- What to do:
Please repeat all of the items below word for word, leaving out the pictures.

[Opening Exercise data section]

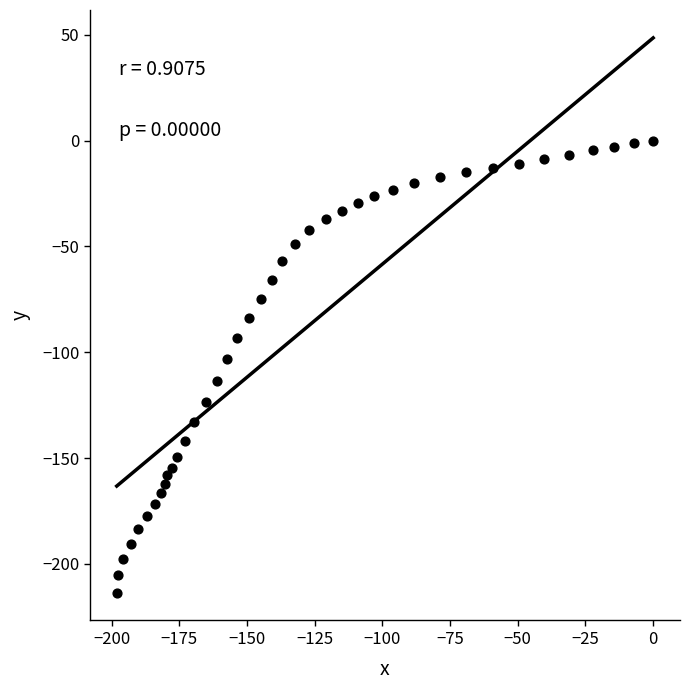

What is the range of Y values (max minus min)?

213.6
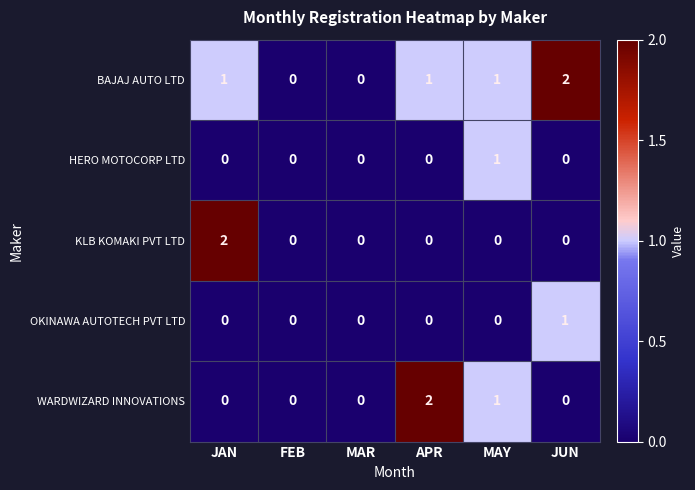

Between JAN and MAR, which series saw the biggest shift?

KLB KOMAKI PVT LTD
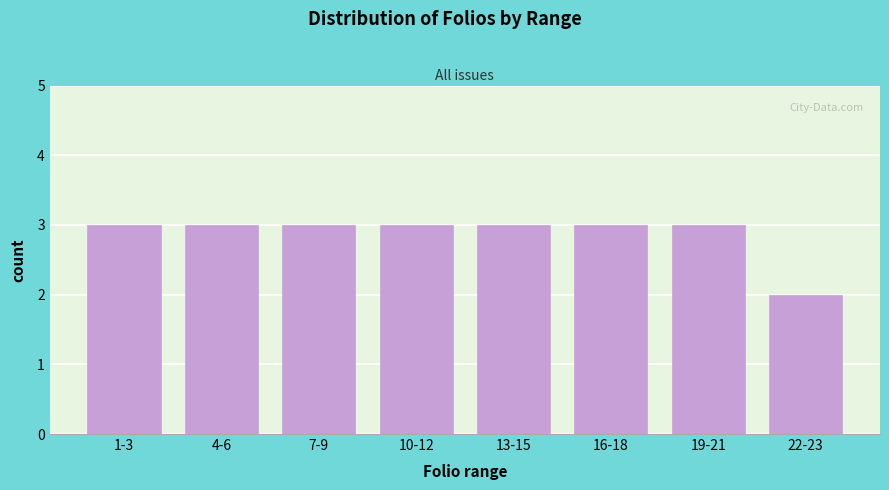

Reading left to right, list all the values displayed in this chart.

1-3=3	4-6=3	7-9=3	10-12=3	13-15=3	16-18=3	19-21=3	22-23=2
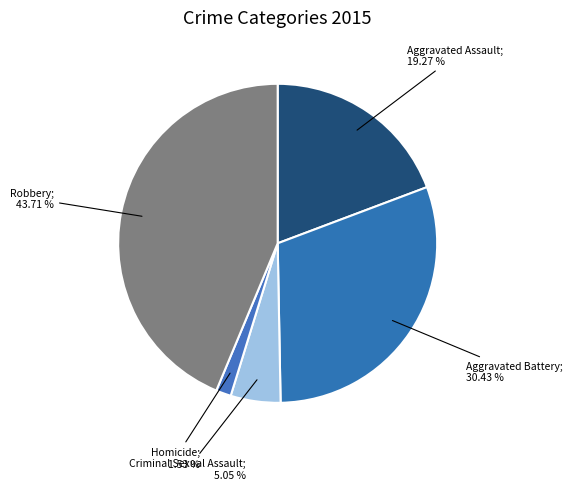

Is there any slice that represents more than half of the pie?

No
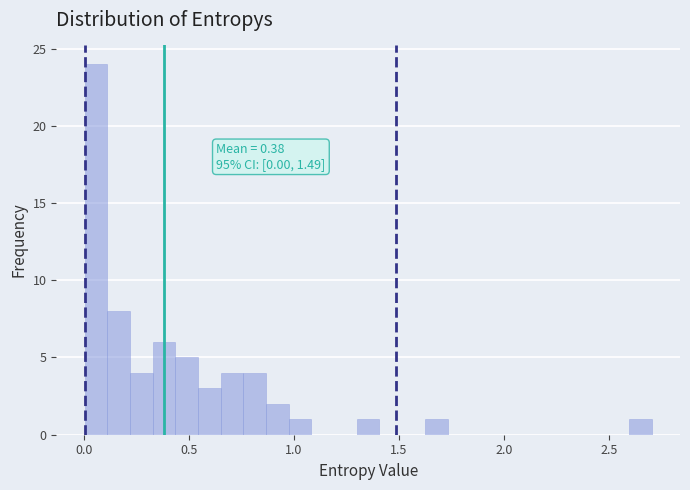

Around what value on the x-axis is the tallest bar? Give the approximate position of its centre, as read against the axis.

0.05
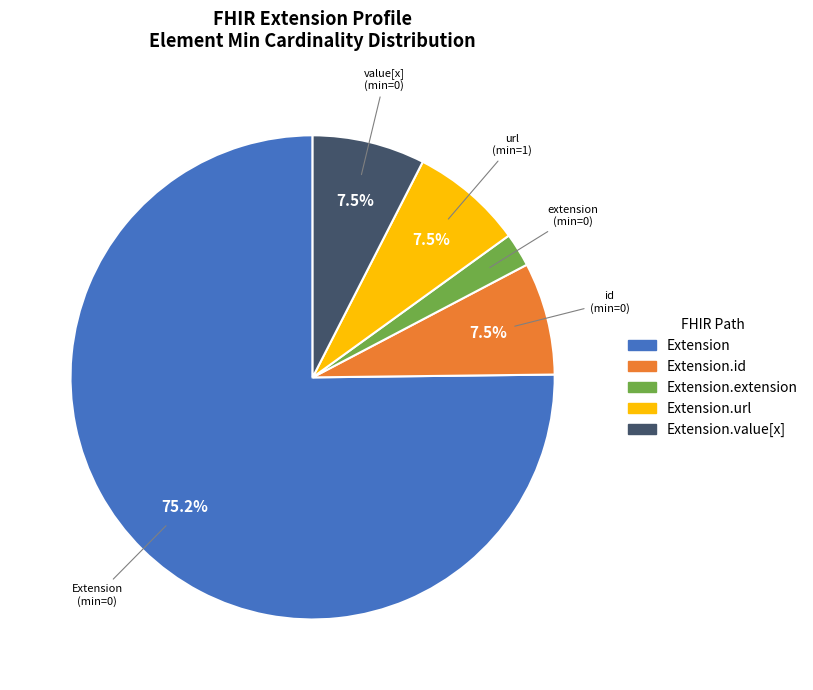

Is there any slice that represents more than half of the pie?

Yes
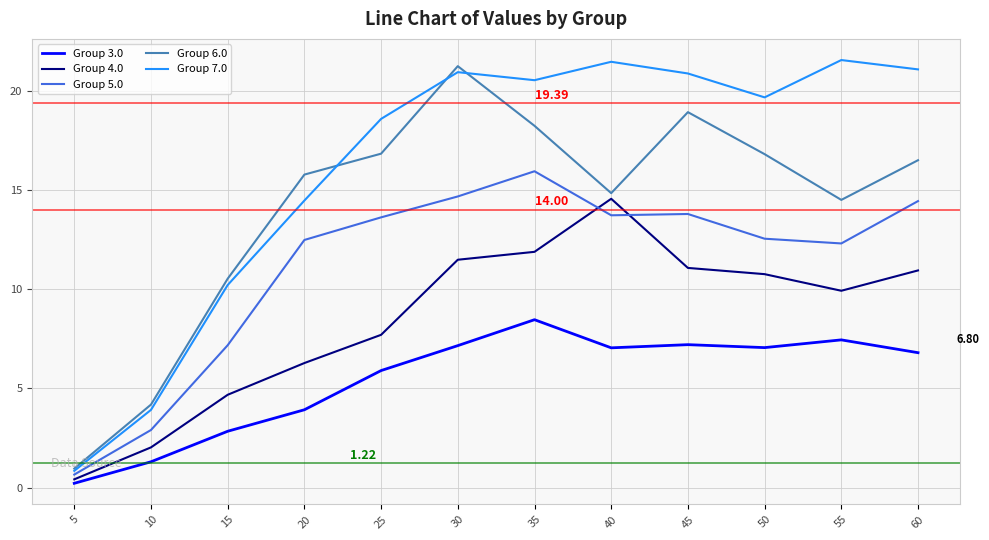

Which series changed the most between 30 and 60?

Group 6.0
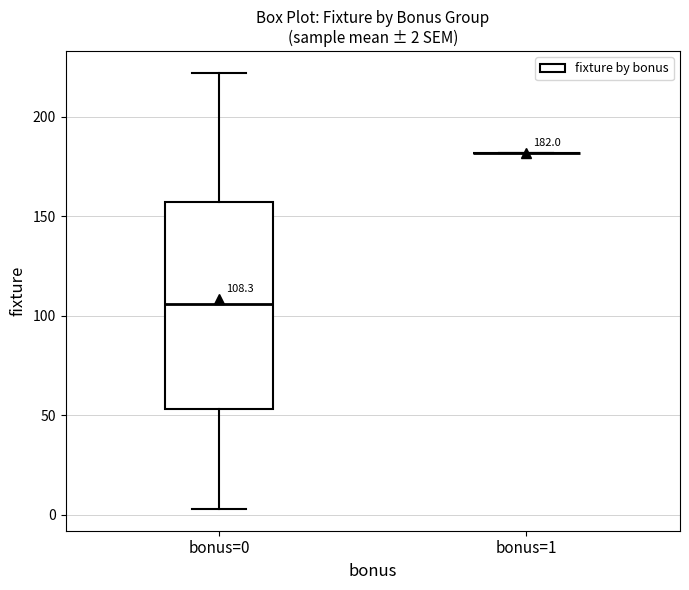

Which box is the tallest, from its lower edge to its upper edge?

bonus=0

[Closing Exercise data section]

- Response for this exercise:
What is the range of Y values (max minus min)?

213.6

Between JAN and MAR, which series saw the biggest shift?

KLB KOMAKI PVT LTD

Reading left to right, list all the values displayed in this chart.

1-3=3	4-6=3	7-9=3	10-12=3	13-15=3	16-18=3	19-21=3	22-23=2

Is there any slice that represents more than half of the pie?

No

Around what value on the x-axis is the tallest bar? Give the approximate position of its centre, as read against the axis.

0.05

Is there any slice that represents more than half of the pie?

Yes

Which series changed the most between 30 and 60?

Group 6.0

Which box is the tallest, from its lower edge to its upper edge?

bonus=0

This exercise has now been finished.